What is the difference between annualized return and total return?+
Total return is the overall percentage change from start to finish: (End - Begin) / Begin. Annualized return converts that total return into a per-year rate. A $10,000 investment growing to $20,000 has a 100% total return. If that took 10 years, the annualized return is 7.18%. If it took 5 years, the annualized return is 14.87%. Same total return, very different annualized performance depending on time.
How do mutual funds calculate and report annualized returns?+
US mutual funds must report 1-year, 5-year, and 10-year standardized annualized returns per SEC rules. These assume a lump-sum investment with all dividends reinvested and no taxes. The calculation is the same CAGR formula: (end NAV + reinvested distributions) / beginning NAV)^(1/n) - 1. International funds follow similar KIID disclosure standards in the EU.

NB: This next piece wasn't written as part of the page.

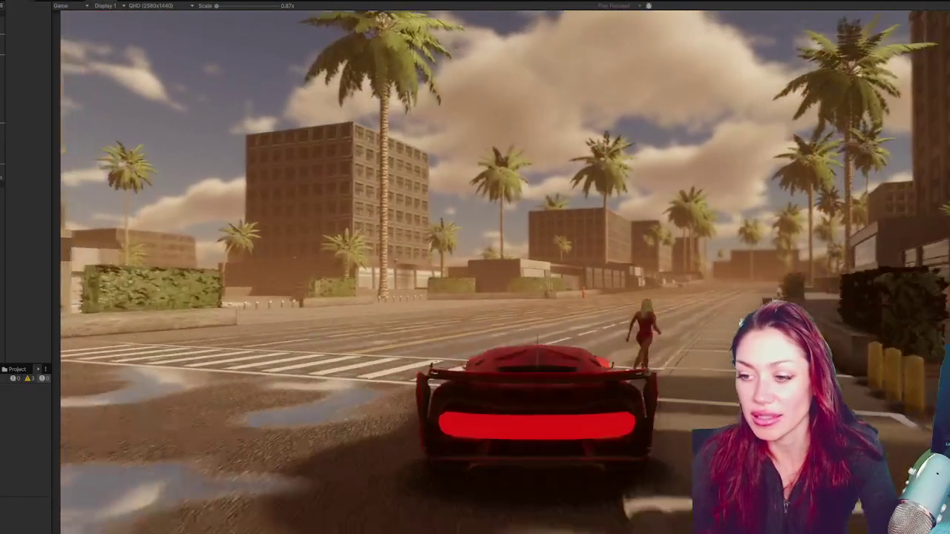
key(w)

Does annualized return account for inflation?+
Not automatically. The annualized return calculated here is the nominal return in the currency you invested in. To find the real (inflation-adjusted) annualized return, subtract the annualized inflation rate approximately, or use the exact formula: Real Return = (1 + Nominal Return) / (1 + Inflation Rate) - 1. For example, an 8% nominal annual return with 3% annual inflation gives a real return of (1.08/1.03) - 1 = 4.85%.
What is a good annualized rate of return for an investment?+
Benchmarks vary by asset class: the S&P 500 has averaged about 10% nominal annualized return since 1926 (7% real after inflation). Investment-grade bonds average 3 to 5% annualized. Savings accounts and money market funds currently yield 4 to 5% (as of 2025). Real estate varies widely by location but has historically averaged 4 to 8% price appreciation plus rental yield. A good return depends on the risk level, time horizon, and investment vehicle compared to relevant benchmarks.